---- Extrait source
Quelques dates emblématiques ont ponctué les 72 jours de la brève existence de la Commune de Paris.
4 septembre 1870 : proclamation de la République
La capitulation de Sedan entraîne la chute du Second Empire et la proclamation de la République. Un gouvernement dit « de Défense » est mis en place à partir des députés (républicains modérés) de Paris. Il s’agit pour la bourgeoisie française de couper l’herbe sous le pied du mouvement populaire qui commence à émerger en faveur de la République, de l’égalité sociale et de la résistance à l’occupant. À l’inverse, le nouveau gouvernement, qui craint plus que tout la dynamique du mouvement populaire, cherche à négocier avec les Prussiens. Progressivement, l’écart se creuse avec les aspirations radicales du peuple de Paris. Plusieurs soulèvements à caractère quasi insurrectionnel sont réprimés, notamment le 31 octobre 1870 et le 22 janvier 1871. Paris est assiégé.
--------
#### Travail demandé
D'après l'extrait sur la Commune de Paris, quel événement entraîne la chute du Second Empire ?
---- Données fournies
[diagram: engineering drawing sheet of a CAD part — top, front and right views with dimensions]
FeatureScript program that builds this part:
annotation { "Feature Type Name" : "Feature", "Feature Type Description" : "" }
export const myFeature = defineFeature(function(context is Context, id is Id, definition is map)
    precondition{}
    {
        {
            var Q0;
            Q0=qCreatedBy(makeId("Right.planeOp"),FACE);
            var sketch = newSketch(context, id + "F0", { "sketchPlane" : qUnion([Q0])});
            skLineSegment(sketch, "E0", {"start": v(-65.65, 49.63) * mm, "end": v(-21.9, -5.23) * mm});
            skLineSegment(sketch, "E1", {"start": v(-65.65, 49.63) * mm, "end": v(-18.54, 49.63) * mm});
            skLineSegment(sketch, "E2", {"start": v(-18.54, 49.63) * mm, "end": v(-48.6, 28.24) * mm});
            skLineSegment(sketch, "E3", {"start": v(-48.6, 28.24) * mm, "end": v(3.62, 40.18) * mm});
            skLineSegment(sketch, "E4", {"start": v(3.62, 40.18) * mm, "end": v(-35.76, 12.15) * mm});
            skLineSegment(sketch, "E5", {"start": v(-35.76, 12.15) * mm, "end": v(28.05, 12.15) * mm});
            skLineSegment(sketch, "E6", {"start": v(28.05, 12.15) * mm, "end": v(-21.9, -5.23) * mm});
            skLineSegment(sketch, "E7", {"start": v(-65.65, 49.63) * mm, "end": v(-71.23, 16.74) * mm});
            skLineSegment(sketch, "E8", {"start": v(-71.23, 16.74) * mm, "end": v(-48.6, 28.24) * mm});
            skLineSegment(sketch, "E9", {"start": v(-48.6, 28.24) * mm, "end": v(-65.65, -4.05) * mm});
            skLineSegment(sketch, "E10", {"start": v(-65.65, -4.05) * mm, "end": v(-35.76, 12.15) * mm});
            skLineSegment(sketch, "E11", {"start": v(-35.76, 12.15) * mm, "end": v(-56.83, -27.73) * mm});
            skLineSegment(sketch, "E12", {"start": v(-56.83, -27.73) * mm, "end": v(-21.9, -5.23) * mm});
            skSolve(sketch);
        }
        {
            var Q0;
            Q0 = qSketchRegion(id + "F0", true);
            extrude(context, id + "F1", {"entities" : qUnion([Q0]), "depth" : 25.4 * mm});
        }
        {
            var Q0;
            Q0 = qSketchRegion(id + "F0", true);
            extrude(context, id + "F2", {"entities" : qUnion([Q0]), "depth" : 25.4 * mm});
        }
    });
--------
#### Corrigé
La capitulation de Sedan.